How can we estimate the public health impacts of an energy efficiency program if there is no readily available study like the USC EV study? Researchers often use the EPA’s Avoided Emissions and Generation Tool (AVERT) and the CO-Benefits Risk Assessment (COBRA) tools to estimate the air quality and health benefits of saving energy. AVERT calculates the avoided emissions of energy efficiency and renewable energy while COBRA estimates county-level health impacts from changes in air pollutants (CO2, PM2.5, SO2, NOx, NH3, and VOCs) and monetizes the economic value of those benefits.[2]
To test it out, I created a simple scenario in which my state of Massachusetts[3] reduces electric generation by 5% in all hours. AVERT calculates that this will displace 1,187 GWh of regional fossil fuel generation annually. This translates to an annual reduction of 234,220 tons of CO2, 62,620 pounds of NOx, and 6,450 pounds of PM2.5 in Massachusetts. The model shows annual regional displacements, including total emissions from fossil generation fleet and AVERT-derived emission rates (average and marginal), and state annual and monthly emission change.
Once we have the emissions data, it can be exported into the COBRA tool, which shows the health effects at the state and county level. COBRA shows the change in annual cases for 12 different outcomes (e.g., mortality, nonfatal heart attacks, emergency room visits for asthma, work loss days, etc.) and the monetary value associated with those outcomes. The results are based on statistical relationships in the change of particulate matter levels and health outcomes.

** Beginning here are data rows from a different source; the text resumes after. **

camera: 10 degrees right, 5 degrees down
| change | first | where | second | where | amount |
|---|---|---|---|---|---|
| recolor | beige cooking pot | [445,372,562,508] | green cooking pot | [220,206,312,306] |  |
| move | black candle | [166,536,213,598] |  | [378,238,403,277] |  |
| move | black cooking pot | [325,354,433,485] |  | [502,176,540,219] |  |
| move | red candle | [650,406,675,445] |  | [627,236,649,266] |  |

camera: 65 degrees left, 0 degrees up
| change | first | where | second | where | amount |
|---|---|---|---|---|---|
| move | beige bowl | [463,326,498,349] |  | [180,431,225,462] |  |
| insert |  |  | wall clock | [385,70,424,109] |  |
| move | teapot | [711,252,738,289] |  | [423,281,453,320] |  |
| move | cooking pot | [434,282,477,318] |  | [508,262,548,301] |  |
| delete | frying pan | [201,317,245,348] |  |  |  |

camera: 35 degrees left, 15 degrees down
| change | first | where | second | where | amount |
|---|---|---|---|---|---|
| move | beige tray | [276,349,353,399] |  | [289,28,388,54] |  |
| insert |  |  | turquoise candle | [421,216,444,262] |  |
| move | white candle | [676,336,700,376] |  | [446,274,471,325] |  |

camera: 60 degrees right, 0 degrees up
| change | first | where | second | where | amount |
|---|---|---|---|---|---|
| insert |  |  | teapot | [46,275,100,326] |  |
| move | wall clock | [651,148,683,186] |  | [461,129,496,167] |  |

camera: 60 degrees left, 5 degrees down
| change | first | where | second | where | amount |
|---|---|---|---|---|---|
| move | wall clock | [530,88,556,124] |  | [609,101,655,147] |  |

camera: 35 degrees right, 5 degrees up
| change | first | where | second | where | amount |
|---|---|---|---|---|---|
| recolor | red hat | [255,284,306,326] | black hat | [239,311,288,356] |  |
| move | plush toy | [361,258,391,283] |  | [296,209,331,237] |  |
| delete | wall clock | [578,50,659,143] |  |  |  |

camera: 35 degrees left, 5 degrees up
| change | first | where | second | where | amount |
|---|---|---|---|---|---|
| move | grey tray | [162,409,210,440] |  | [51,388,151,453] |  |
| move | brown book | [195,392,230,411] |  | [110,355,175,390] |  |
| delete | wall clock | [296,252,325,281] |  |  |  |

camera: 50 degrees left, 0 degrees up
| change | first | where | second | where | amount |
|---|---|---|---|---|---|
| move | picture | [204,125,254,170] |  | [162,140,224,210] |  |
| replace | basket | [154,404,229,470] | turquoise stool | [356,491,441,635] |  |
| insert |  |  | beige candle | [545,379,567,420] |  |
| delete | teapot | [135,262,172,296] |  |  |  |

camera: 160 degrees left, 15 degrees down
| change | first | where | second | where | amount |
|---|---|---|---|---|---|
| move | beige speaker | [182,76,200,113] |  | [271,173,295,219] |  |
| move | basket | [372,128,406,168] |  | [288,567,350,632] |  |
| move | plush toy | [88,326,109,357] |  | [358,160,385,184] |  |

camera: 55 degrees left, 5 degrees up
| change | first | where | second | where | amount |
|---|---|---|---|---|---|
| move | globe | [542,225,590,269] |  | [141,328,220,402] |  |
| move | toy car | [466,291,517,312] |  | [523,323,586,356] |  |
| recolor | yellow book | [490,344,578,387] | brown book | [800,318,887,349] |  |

For this exercise, reducing generation by 5% in Massachusetts is estimated to reduce visits to the emergency room by 0.3 per year, reduce premature mortality by about 0.5 to 1.1 people per year, and prevent about 59 work loss days.[4] The total monetary value of these reductions is estimated to be about $5.5 to $12.5 million per year.
COBRA accounts for the fact that pollution spreads out and can affect other areas. It can be used to do a geographic analysis of different scenarios and help look at policies from an environmental justice perspective (at a county level, at least). Below is a map showing the total health benefits of our scenario.
So how good are AVERT and COBRA? Ultimately, while they have limitations, they can estimate non-energy impact values that are hard to estimate and well-vetted. Although results are shown at a county level and are based on hourly emissions, the emissions data is based on regional generation portfolios. This means that if the area of study has a very different generation makeup than other areas in the region, the estimate may not be as accurate.
COBRA is based on the changes in health outcomes related to changes in air quality. These functions are all documented and based on peer-reviewed studies, and COBRA is updated every 2-3 years. But the epidemiological studies used to estimate the adverse health effects of PM2.5 are surprisingly sparse and not very recent. For example, only three studies were used to estimate the number of emergency room visits due to asthma from 2005, 2010, and 2012. The work loss days estimate is based on a single study from 1987. The way pollutants affect the body probably hasn’t changed since then, but I speculate that treatments and job types might have.
Overall, the more research on the impacts of demand-side management and clean energy, like the USC EV study, the better.
[1] The team controlled for general improvements in air quality, which has improved over time in California due to its strict air quality rules.
[2] The EPA has another tool, called BenMAP, to estimate health impacts. The difference between COBRA and BenMAP is that COBRA has a built-in air quality model which allows COBRA to convert changes in air pollution to changes in air quality, which requires another step in BenMAP. BenMAP can also be used to analyze health impacts at a finer geographic resolution and outside of the US, can forecast out to 2050 (instead of 2016, 2023, and 2028), and can analyze ozone as well as PM2.5. But beyond that, they both use the same approach and same concentration-response functions and economic valuation forecasts.
[3] Massachusetts is technically a commonwealth.
[4] These results may seem modest until it affects someone you care for.